Phillip Blair. CEO of Surgery Center Services of America (Mesa, Ariz.): Yes, without a doubt. Denials and post-payment audits are up, especially around medical necessity and site-of-service. What’s changed is the tone: payers are less collaborative and more transactional than they were even a year ago.
Our response has been to get ahead of it. That means tighter surgeon documentation, fewer “we’ve always done it this way” assumptions and treating payer rules as something that changes constantly, because they do. We’re also pushing centers to take audits seriously at the leadership level, not just hand them to billing and hope for the best.
Centers that stay disciplined are surviving it. Centers that don’t are bleeding cash quietly.
Megan Friedman, DO. Medical Director of Pacific Coast Anesthesia Consultants (Los Angeles): Yes, we have seen a noticeable increase across all three — particularly denials and delayed payments related to medical necessity, site-of-care appropriateness and anesthesia involvement in lower-acuity cases.
Rather than simply absorbing that friction, we’ve taken a more proactive and structured approach:
- Tightening documentation standards to better support medical necessity at the front end
- Increasing anesthesia involvement in patient selection and case stratification before cases are scheduled
- Standardizing appeal workflows and tracking denial trends by payer to identify systemic issues
- Working more closely with hospital revenue cycle and ASC leadership to align clinical workflows with billing realities
The goal is not just to fight denials after the fact, but to reduce avoidable denials by designing clinical and operational processes that anticipate payer scrutiny.

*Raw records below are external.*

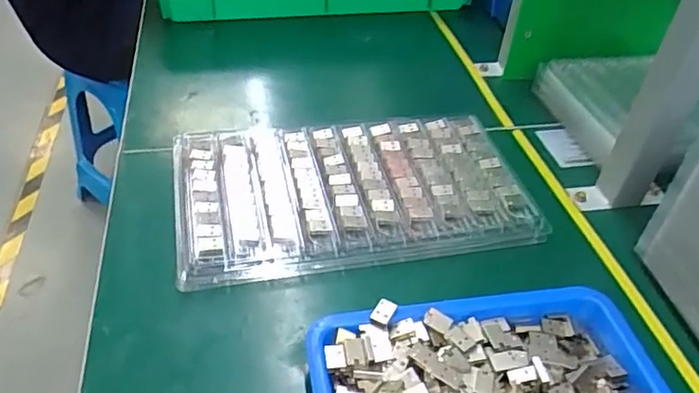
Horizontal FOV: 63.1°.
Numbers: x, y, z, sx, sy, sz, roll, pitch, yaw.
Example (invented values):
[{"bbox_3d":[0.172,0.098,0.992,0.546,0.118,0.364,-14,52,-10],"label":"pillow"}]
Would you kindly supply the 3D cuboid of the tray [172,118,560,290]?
[{"bbox_3d":[0.004,-0.008,0.488,0.290,0.024,0.152,-7,44,-11],"label":"tray"}]

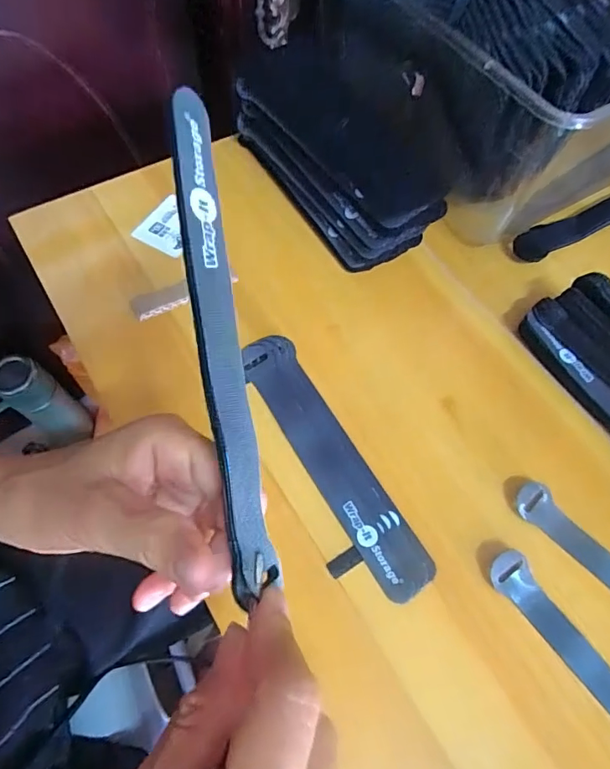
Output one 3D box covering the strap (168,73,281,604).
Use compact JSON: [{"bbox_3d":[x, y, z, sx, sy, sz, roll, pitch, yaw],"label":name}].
[{"bbox_3d":[-0.032,-0.014,0.182,0.015,0.025,0.188,-8,91,-8],"label":"strap"}]

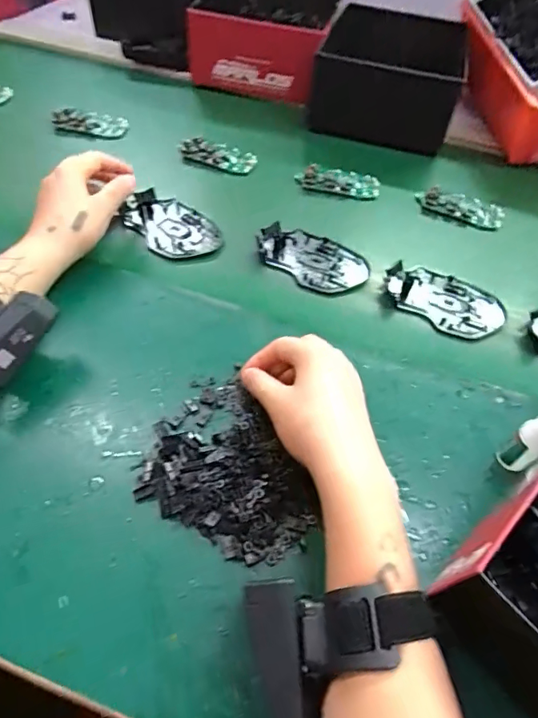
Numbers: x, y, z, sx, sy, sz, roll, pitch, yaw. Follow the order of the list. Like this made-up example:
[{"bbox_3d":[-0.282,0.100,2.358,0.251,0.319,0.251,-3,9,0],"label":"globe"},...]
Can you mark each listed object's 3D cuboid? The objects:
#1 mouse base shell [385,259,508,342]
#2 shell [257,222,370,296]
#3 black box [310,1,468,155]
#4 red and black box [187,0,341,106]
[{"bbox_3d":[0.170,-0.056,0.452,0.113,0.010,0.072,18,55,8],"label":"mouse base shell"},{"bbox_3d":[0.043,-0.103,0.478,0.113,0.012,0.068,30,57,16],"label":"shell"},{"bbox_3d":[0.156,-0.389,0.641,0.176,0.096,0.202,11,54,3],"label":"black box"},{"bbox_3d":[-0.002,-0.500,0.715,0.192,0.092,0.248,11,54,3],"label":"red and black box"}]

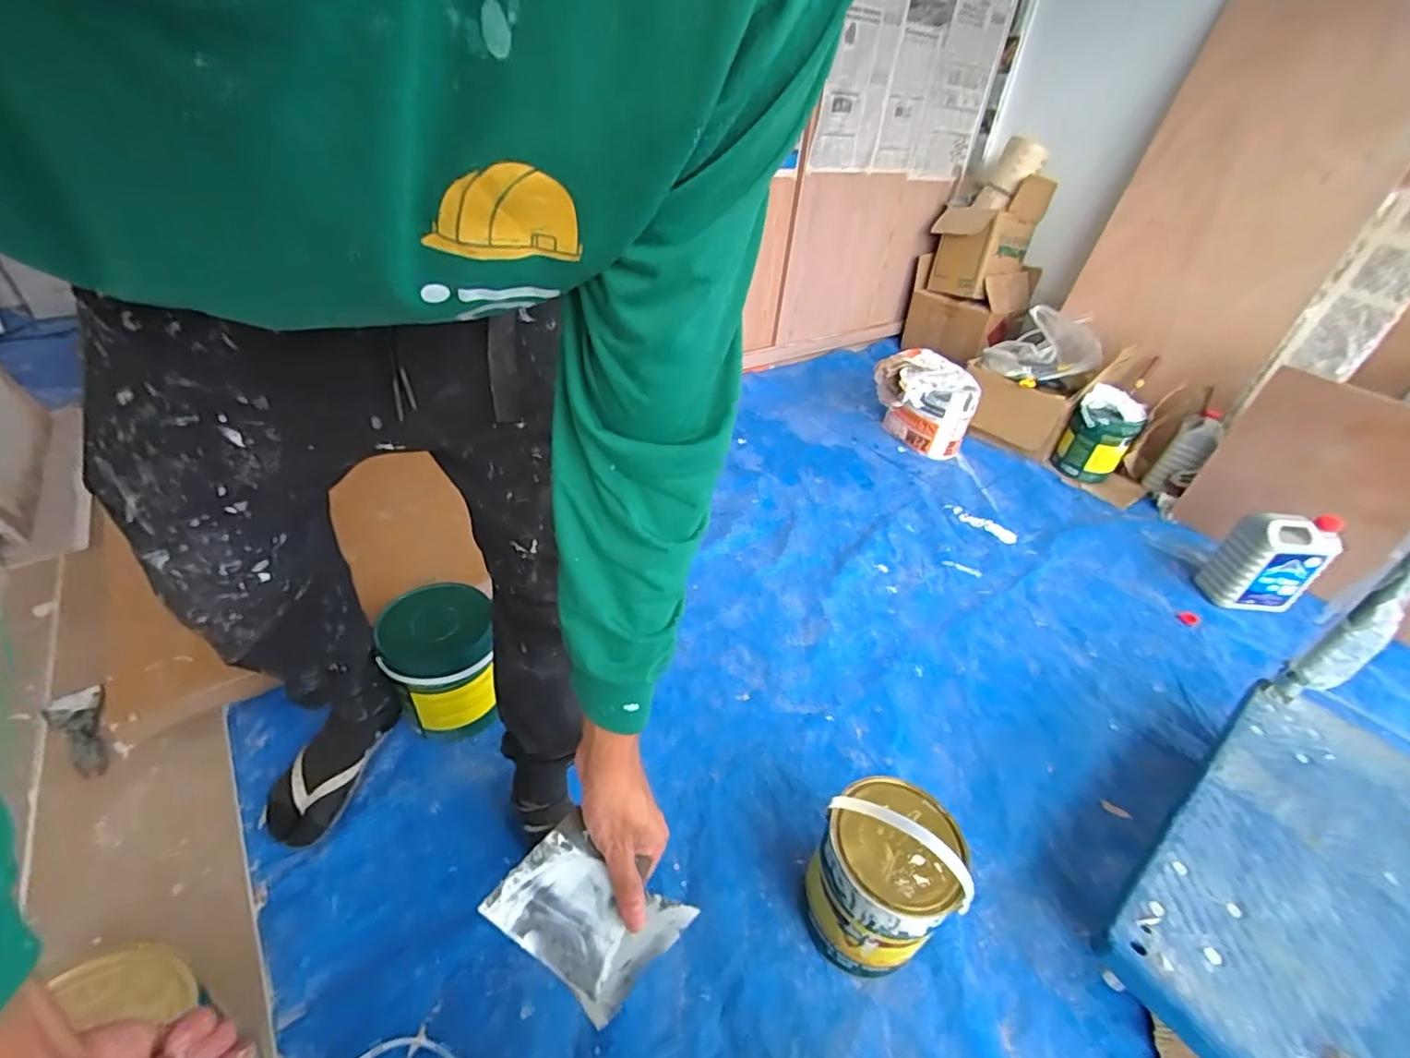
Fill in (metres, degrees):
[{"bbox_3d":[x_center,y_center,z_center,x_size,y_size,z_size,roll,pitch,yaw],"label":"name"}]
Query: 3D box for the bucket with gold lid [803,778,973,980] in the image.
[{"bbox_3d":[0.226,0.431,0.759,0.156,0.292,0.165,4,39,-3],"label":"bucket with gold lid"}]

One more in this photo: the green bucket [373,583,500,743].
[{"bbox_3d":[-0.426,0.224,0.973,0.165,0.218,0.154,4,39,-3],"label":"green bucket"}]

Sandra Germany, BSN, RN. Administrator of Advanced Cardiovascular Specialists (Shreveport, La.): Yes, we have seen a significant increase in denials. So many insurance companies are outsourcing their decision making to third parties such as Carelon and Cohere and they have removed most, if not all, of the human element. For some, it has become almost impossible to get a human on the phone to help with anything, including claim questions. This is quickly becoming a patient safety issue. For example, we recently had a patient, post-heart catheterization, who was referred for bypass surgery. The insurance company denied the payment for the heart catheterization as, “not medically necessary.” Think about that, the patient had significant enough heart disease for bypass surgery but the actual heart catheterization that diagnosed the need for bypass surgery was not medically necessary? Another patient had his heart catheterization denied three times. Finally, it was approved, and he had a 99% blocked [left anterior descending artery]. Unfortunately, stories like this are becoming more of a rule than the exception. These insurance providers are making it so difficult to deal with them that reporting these incidents to our state insurance commissioner is quickly becoming our only avenue for help.
Andrew Tate. CEO of Graystone Eye (Hickory, N.C.): Yes, we’ve seen a clear increase in denials, audits, and payment delays over the past year, which mirrors what many physician-led organizations are experiencing. In response, we’ve taken a proactive, multi-layered approach: strengthening revenue cycle leadership, tightening documentation and coding alignment and partnering with specialized resources that help us manage payer relationships more effectively. These partnerships provide deeper visibility into payer-specific trends and enable earlier intervention, escalation, and appeal when issues arise. While diminishing reimbursement continues to create financial pressure, our focus has been on protecting operational stability without compromising care.